As market data becomes more prevalent and more easily accessed, more robust, and more commonplace, there has been a shift away from point-based systems and there has been a shift towards strictly market-based approaches where each job has a compensation target, irrespective of the other roles. While every organization has its unique set of challenges, relying solely on market data is an approach that trades subjectivity and the expertise of the Compensation Practitioner for the imperfect data. Utilizing salary grades, in lieu of compensation targets specific to each job provides greater flexibility in managing compensation while preserving the value that a robust set of market data provides.
Market Data Is Not Perfect
The market data collected is not perfect, and salary grades and salary ranges allow for some flexibility to accommodate the market data. Salary surveys rely on participants to complete and submit their salary surveys annually, but survey participants are not necessarily consistent from one year to the next. As a result, market data for the same job is likely to vary each year not only due to wage growth but also due to participant fluctuations.
In addition to survey participants fluctuating from one year to the next, it is important to remember that salary surveys only represent a sample of the market. The very nature of how data for employer-reported salary surveys are collected restricts participation from smaller organizations. Since most employer-reported salary surveys are completed by Compensation Practitioners for an organization, organizations without Compensation Practitioners may be underrepresented in the market data. In fact, according to a 2018 publication by the US Small Business Administration*, 47.5% of US employees are employed by firms with fewer than 500 employees.

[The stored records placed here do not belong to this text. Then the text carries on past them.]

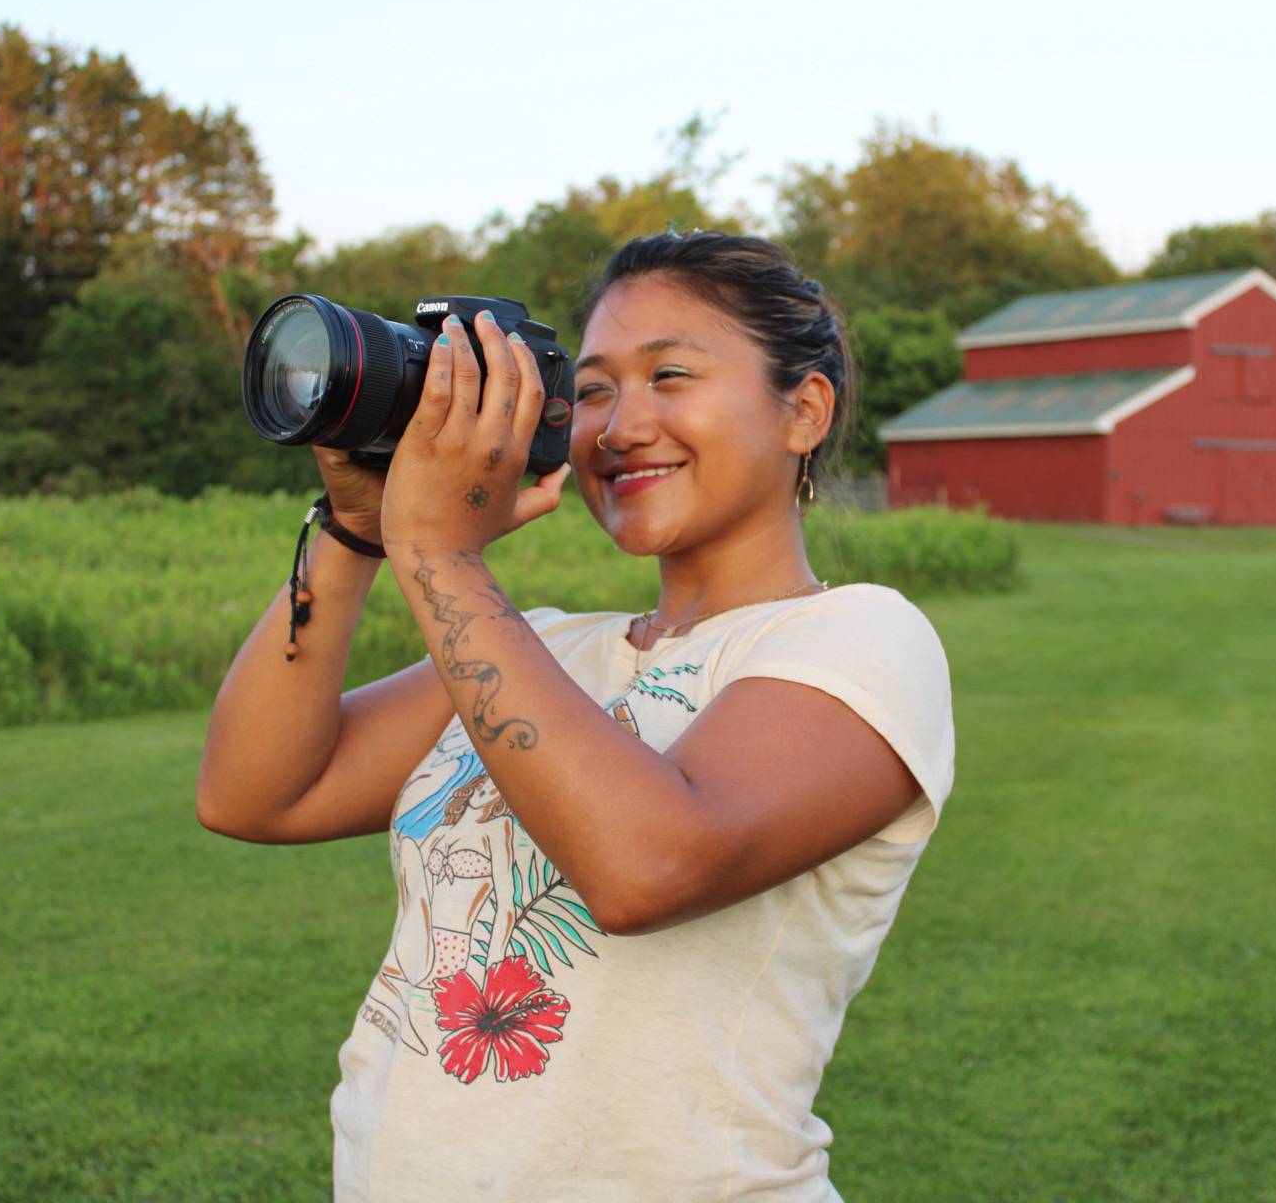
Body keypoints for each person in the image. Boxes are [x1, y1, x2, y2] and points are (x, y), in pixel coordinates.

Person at [197, 230, 957, 1201]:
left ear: (804, 409)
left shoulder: (861, 638)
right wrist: (356, 530)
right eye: (593, 390)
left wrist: (438, 549)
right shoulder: (544, 648)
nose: (621, 427)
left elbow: (645, 867)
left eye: (670, 375)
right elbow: (256, 791)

Relying solely on the market data to determine pay rates may be a myopic approach that compromises an organization’s ability to be competitive in the local market. Using salary grades may provide the Compensation Practitioner greater flexibility to determine the salary targets.
Market Data Moves
Few salary surveys actually track their participant cohorts from one year to the next to determine true market movement, and as a result, the participants and sample sets change from one year to the next. While most salary budget surveys for the United States have reported roughly 3.0% salary increases for the past several years, this does not necessarily mean that the salary surveys will show a 3.0% increase in market data.
A recent analysis of one large technology salary survey, with thousands of participants, revealed that h 25% of the survey jobs actually remained the same or DECREASED in value! It is unlikely that the market worth for these jobs has decreased, but rather the sample of participants has changed, bringing the median rates down from the previous year.
Utilizing multiple salary survey sources in conjunction with a salary grade structure with a reasonable midpoint progression reduces the impact of salary survey volatility, year over year.
Internal Equity Is Deprioritized
Pricing jobs purely by the market data associated with them ignore any internal relationships between a group of related, or unrelated jobs. Market data, by job and job level, vary significantly and does not consider the relative worth of one role to another, within the organization. Using market data in conjunction with salary grades that define the salary band for each job can improve an organization’s ability to manage internal equity by providing the Compensation Practitioner the latitude to balance both the market value as well as the internal equity of the role.
Internal equity is especially important when considering full job families/sub-families and career pathing opportunities. Reviewing only the market data for a singular role, rather than the potential roles within the job family may also create challenges with career progression and providing either meaningful or affordable increases to move employees into the next range. Most surveys see a 15% – 25% differentiation from one level to the next, overall. However, many jobs within the same family may see smaller or larger differences in market data, which may create challenges when promoting employees. By reviewing the market data for all of the roles within a family, and utilizing salary grades, career pathing and internal equity may be improved.
The role of a Compensation Practitioner is to ensure an organization is able to attract, retain and engage employees through compensation levers, such as base, bonus, and long-term incentives. Successful management of a compensation program requires the application of both the art and science of Compensation, which can be greatly aided with the use of a Salary Grade Structure. By providing the Compensation Practitioner the latitude to exercise discretion and make accommodations for imperfect market data, a salary structure can be developed that both ensures a competitive stance in the market (despite market fluctuations) while maintaining internal equity.